§ Passage
---

These mechanisms need real support - an API for developers, and a UI for less sophisticated users. They should have decent latency, and be hopefully be provided for free, at some level of usage - I understand the compute required could be enormous.
Curious what others think here :)
hjmb t1_j1v0l07 wrote
For 1:
This seems feasible to implement but easy to circumvent - a single change and the hash no longer matches. If you instead store an embedding in some semantic space you might be at least able to say "we generated something a lot like this for someone, once", but that's as good as you will get.
A similar idea is to embed watermarks in the artifacts. Stable Diffusion by default does this, (I believe using this package), but forkers down the line have intentionally removed it.
Unfortunately it seems as sensible and feasible (and serves the same purpose of attribution) as cryptographically signing output in other fields, and we haven't had much luck persuading people to do that either.
It also doesn't apply to models run locally.
For 2:
That page you link to points out that the model is not deemed fit for purpose by the researchers (at least, when on its own) and that they expect this problem to only get more challenging as model sizes increase.
For someone trying to circumvent the discriminator; if they have access to the discriminator then they can adjust their artifacts so the discriminator no longer flags them.
I don't believe either solution is robust against bad actors. I also don't think attribution itself solves the problems caused by human-plausible content generation, but that is almost certainly a perspective thing.
Finally: This is not my field. Any corrections to the above please let me know.

---

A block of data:
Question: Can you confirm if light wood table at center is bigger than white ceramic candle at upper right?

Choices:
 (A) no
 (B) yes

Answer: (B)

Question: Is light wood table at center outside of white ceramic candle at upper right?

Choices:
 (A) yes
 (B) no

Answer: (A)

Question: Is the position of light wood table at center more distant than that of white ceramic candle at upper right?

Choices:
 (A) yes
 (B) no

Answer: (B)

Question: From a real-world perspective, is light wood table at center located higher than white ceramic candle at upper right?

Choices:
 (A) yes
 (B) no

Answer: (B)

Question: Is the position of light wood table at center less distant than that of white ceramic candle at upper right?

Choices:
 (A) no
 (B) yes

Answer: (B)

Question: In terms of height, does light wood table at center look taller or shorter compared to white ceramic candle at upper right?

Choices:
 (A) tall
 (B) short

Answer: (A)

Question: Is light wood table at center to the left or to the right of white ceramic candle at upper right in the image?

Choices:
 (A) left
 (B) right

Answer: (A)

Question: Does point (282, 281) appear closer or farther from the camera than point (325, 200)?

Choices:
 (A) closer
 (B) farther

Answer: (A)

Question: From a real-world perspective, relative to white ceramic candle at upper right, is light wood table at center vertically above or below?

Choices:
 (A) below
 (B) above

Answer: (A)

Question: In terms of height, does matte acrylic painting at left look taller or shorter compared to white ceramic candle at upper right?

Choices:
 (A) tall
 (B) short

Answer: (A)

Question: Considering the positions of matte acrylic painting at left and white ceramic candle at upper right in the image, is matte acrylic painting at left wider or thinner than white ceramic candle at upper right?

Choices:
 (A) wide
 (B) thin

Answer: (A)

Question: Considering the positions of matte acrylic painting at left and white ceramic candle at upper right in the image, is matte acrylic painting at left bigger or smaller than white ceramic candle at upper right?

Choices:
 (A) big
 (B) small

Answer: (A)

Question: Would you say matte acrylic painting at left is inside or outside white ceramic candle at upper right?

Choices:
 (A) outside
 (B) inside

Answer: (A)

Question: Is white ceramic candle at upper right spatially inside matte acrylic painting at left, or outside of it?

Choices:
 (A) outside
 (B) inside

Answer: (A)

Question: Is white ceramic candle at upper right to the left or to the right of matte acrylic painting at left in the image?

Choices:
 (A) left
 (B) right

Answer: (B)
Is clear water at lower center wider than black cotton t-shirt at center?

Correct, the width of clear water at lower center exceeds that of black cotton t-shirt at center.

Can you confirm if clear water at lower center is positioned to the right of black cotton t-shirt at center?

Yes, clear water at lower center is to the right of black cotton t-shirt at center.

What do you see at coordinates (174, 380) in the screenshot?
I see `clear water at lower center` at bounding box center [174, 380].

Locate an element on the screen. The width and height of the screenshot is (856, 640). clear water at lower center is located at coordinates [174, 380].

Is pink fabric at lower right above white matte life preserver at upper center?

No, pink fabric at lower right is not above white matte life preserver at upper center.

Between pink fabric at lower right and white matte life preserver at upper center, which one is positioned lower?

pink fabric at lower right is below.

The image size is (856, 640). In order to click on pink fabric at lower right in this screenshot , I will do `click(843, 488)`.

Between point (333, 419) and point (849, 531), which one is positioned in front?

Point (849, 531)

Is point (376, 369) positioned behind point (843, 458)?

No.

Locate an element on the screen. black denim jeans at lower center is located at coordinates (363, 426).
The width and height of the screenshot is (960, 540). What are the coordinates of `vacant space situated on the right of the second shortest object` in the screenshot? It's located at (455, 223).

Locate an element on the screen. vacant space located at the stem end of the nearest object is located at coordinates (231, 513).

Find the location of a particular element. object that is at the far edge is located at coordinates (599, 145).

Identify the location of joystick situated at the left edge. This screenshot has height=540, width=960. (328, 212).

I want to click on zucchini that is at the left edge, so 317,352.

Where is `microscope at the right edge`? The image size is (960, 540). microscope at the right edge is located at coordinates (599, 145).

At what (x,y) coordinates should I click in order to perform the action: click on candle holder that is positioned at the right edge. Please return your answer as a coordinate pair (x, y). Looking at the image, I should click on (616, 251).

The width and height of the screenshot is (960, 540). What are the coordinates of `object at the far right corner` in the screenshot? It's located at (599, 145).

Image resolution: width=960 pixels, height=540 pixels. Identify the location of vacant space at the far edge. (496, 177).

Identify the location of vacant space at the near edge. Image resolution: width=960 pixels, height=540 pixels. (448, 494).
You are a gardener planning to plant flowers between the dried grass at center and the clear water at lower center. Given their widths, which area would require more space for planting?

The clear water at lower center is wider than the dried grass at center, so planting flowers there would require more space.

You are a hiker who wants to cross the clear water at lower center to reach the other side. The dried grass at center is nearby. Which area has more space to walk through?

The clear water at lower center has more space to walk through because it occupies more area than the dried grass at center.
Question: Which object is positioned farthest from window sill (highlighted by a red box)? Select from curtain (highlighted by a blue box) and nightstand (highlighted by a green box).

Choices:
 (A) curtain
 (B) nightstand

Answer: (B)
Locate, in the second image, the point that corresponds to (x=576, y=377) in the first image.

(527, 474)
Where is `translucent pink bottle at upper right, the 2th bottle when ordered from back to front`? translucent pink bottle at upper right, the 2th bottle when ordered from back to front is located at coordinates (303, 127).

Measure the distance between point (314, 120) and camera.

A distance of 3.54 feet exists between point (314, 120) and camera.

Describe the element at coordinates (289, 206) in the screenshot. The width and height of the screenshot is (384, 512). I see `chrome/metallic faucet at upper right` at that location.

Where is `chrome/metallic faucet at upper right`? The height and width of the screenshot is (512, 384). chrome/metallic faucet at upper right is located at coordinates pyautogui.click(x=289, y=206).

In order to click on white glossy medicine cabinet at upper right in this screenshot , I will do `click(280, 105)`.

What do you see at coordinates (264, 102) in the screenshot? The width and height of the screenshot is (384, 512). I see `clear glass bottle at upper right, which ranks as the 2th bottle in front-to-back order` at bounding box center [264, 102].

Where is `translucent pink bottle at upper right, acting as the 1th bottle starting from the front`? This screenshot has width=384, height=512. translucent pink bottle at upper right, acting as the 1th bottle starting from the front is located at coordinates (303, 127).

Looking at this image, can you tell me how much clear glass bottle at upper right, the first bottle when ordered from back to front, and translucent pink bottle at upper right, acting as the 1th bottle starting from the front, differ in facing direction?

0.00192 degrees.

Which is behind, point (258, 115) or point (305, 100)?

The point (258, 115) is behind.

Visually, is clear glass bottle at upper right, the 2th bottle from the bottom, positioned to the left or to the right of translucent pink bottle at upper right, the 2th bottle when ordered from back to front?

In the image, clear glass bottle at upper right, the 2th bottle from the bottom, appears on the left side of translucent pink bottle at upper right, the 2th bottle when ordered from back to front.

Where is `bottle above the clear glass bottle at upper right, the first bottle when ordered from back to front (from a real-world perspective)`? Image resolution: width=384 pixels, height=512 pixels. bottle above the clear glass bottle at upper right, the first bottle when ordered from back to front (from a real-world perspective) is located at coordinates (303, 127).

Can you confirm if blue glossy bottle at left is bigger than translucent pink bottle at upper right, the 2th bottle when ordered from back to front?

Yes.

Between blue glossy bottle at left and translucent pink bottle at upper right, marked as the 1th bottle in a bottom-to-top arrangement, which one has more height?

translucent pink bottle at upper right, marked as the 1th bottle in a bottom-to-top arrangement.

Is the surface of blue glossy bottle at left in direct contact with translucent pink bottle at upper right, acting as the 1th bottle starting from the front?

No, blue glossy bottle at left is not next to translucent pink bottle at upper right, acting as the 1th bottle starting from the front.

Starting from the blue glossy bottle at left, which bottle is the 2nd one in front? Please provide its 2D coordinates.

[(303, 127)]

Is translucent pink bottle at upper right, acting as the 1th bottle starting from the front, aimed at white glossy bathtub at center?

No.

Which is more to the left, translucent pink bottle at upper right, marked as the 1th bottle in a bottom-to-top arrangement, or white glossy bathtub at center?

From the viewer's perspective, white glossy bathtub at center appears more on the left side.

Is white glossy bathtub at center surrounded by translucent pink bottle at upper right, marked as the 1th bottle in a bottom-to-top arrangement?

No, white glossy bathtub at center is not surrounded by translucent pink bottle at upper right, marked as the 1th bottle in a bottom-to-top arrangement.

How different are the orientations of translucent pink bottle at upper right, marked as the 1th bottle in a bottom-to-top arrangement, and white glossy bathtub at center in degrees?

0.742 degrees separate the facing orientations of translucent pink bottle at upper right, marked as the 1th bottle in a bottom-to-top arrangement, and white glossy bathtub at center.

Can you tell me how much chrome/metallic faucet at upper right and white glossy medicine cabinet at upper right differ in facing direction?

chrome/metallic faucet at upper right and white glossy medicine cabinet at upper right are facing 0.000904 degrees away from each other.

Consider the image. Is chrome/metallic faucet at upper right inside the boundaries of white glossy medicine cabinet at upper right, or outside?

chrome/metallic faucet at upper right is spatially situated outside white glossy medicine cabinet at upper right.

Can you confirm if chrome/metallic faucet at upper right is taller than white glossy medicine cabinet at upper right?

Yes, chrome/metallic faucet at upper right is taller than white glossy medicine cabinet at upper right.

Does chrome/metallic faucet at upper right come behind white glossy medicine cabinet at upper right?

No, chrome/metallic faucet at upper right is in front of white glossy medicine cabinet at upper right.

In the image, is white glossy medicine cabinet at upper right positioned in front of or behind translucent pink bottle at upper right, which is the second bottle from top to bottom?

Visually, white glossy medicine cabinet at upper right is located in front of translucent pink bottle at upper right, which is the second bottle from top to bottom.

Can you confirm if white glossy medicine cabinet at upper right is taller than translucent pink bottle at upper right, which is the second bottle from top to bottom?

---

§ What to work on
1) Please write out the thread from "A similar idea" to "intentionally removed it.".
2) Sum up the thread in two sentences.
The records have no connection to the thread.

§ Answers
1)
A similar idea is to embed watermarks in the artifacts. Stable Diffusion by default does this, (I believe using this package), but forkers down the line have intentionally removed it.

2) The opening post says these mechanisms need an API for developers and a UI for less sophisticated users, decent latency, and ideally free use at some level. A reply argues that a stored hash is easy to circumvent, that watermarks have been removed by forkers, and that neither solution is robust against bad actors because someone with access to the discriminator can adjust their artifacts to avoid being flagged.